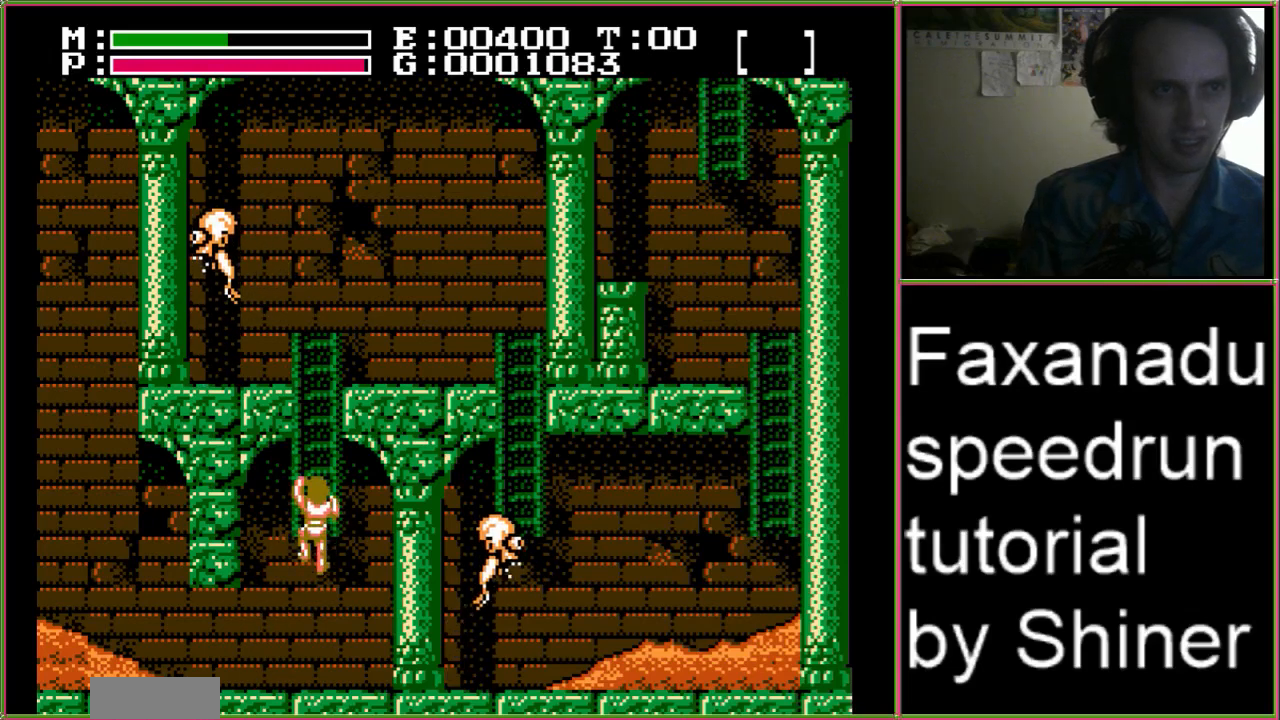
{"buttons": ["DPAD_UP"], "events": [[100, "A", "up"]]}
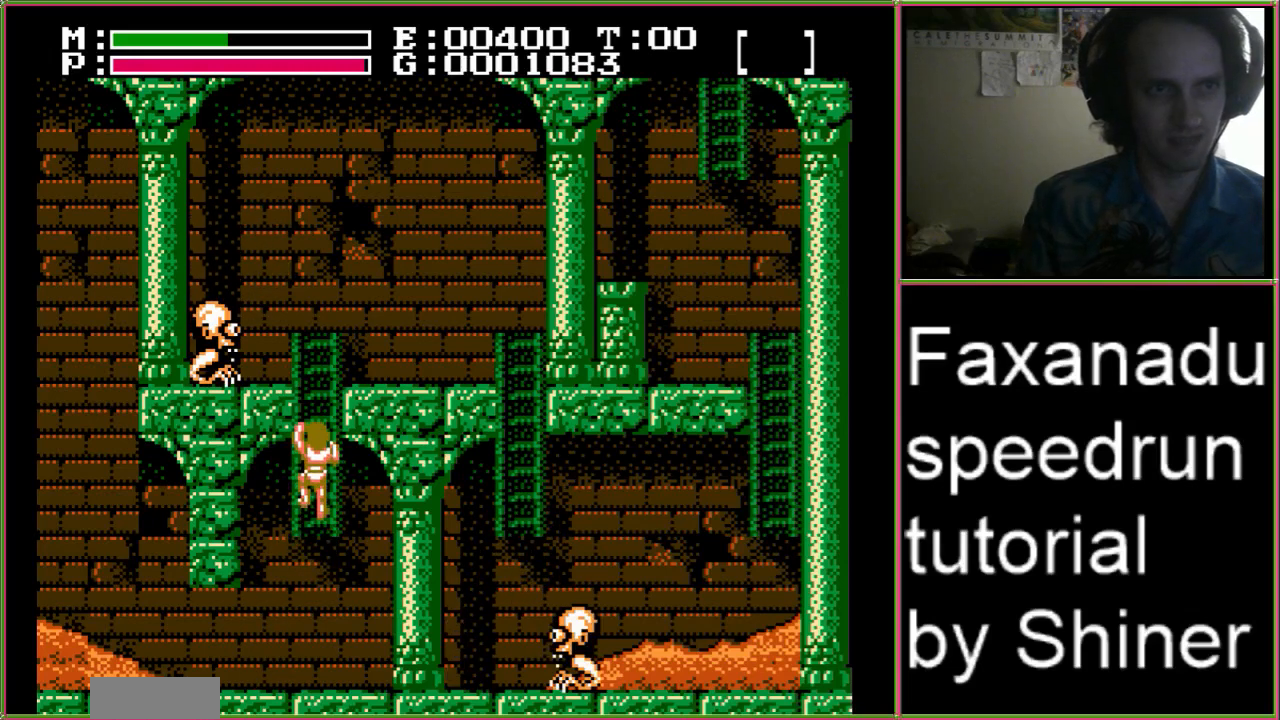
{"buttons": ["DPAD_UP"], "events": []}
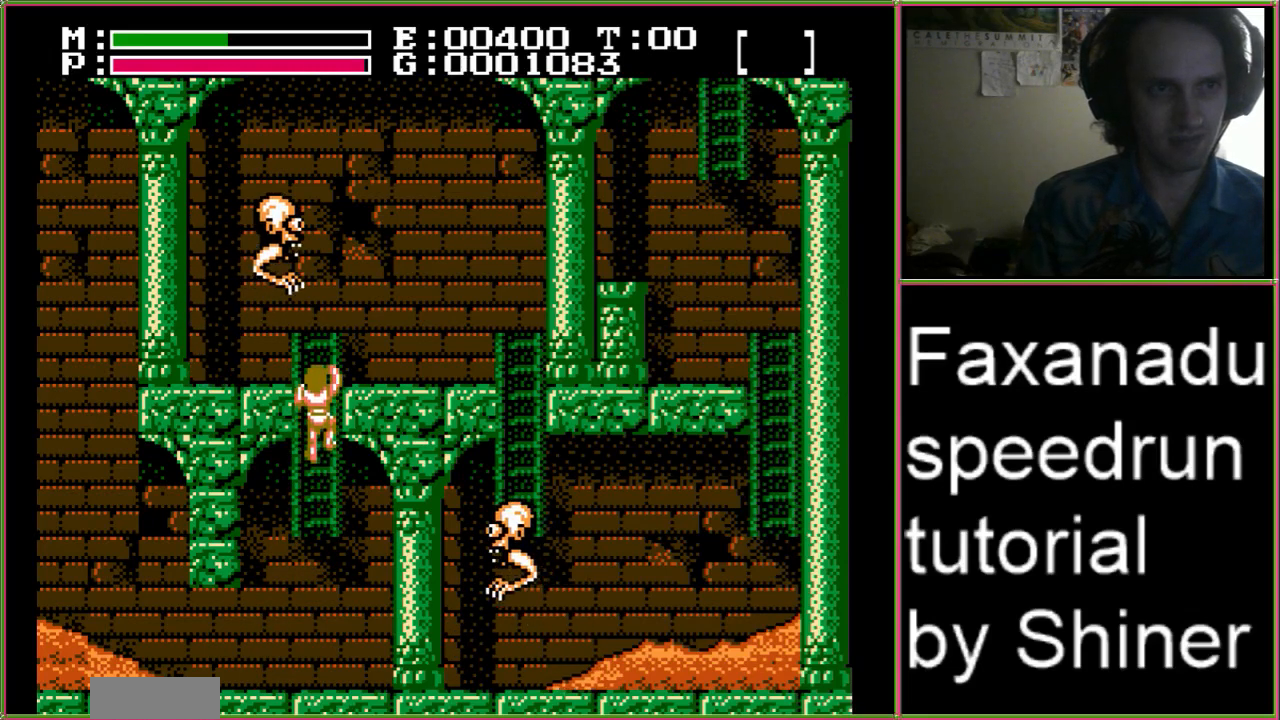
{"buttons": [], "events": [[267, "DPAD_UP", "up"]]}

--

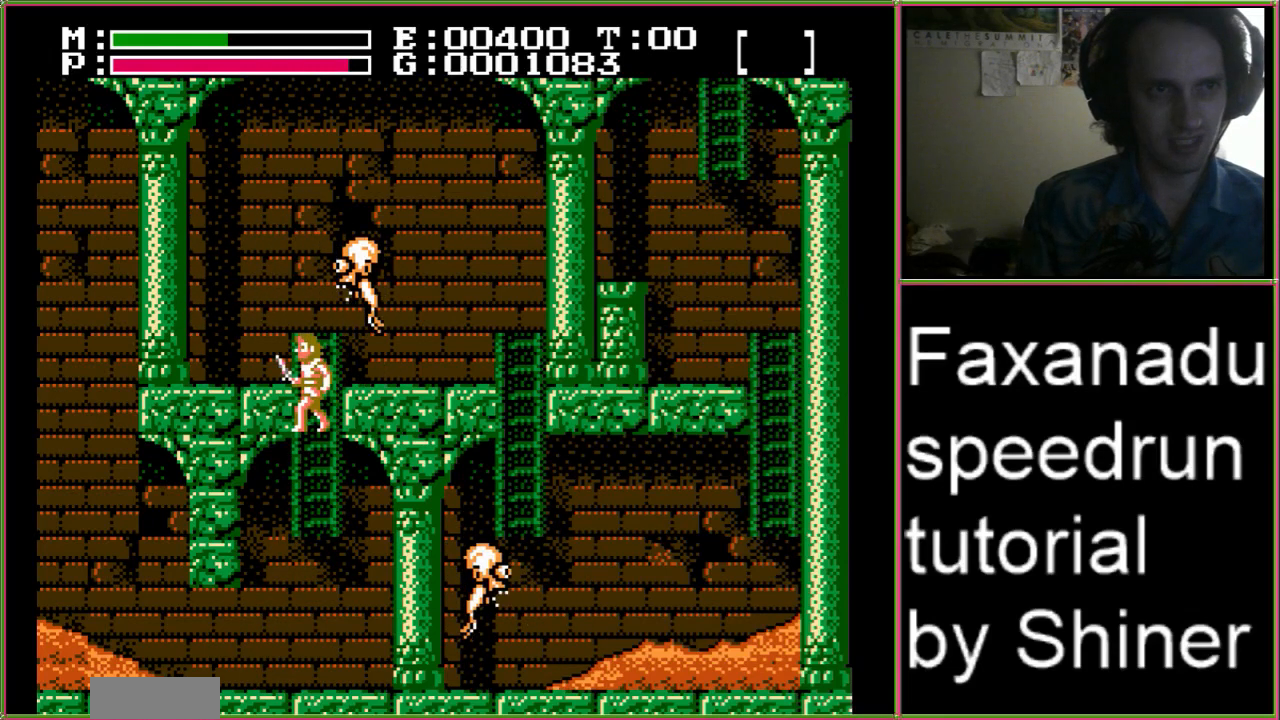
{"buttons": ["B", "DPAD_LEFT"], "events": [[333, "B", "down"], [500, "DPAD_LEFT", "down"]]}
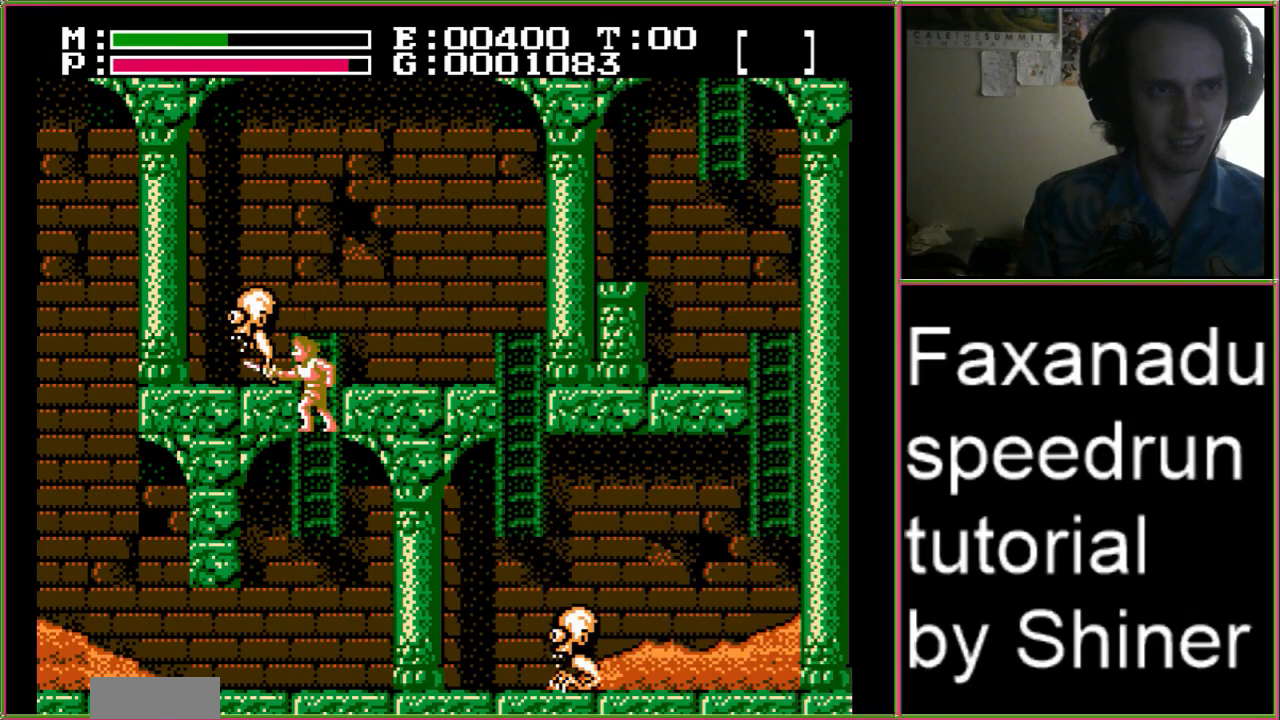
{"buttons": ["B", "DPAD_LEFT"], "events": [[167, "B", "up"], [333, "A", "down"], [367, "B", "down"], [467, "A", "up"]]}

ACTION ITEM
Copy every line above that includes the string "down".

RESPONSE BOX
{"buttons": ["B", "DPAD_LEFT"], "events": [[333, "B", "down"], [500, "DPAD_LEFT", "down"]]}
{"buttons": ["B", "DPAD_LEFT"], "events": [[167, "B", "up"], [333, "A", "down"], [367, "B", "down"], [467, "A", "up"]]}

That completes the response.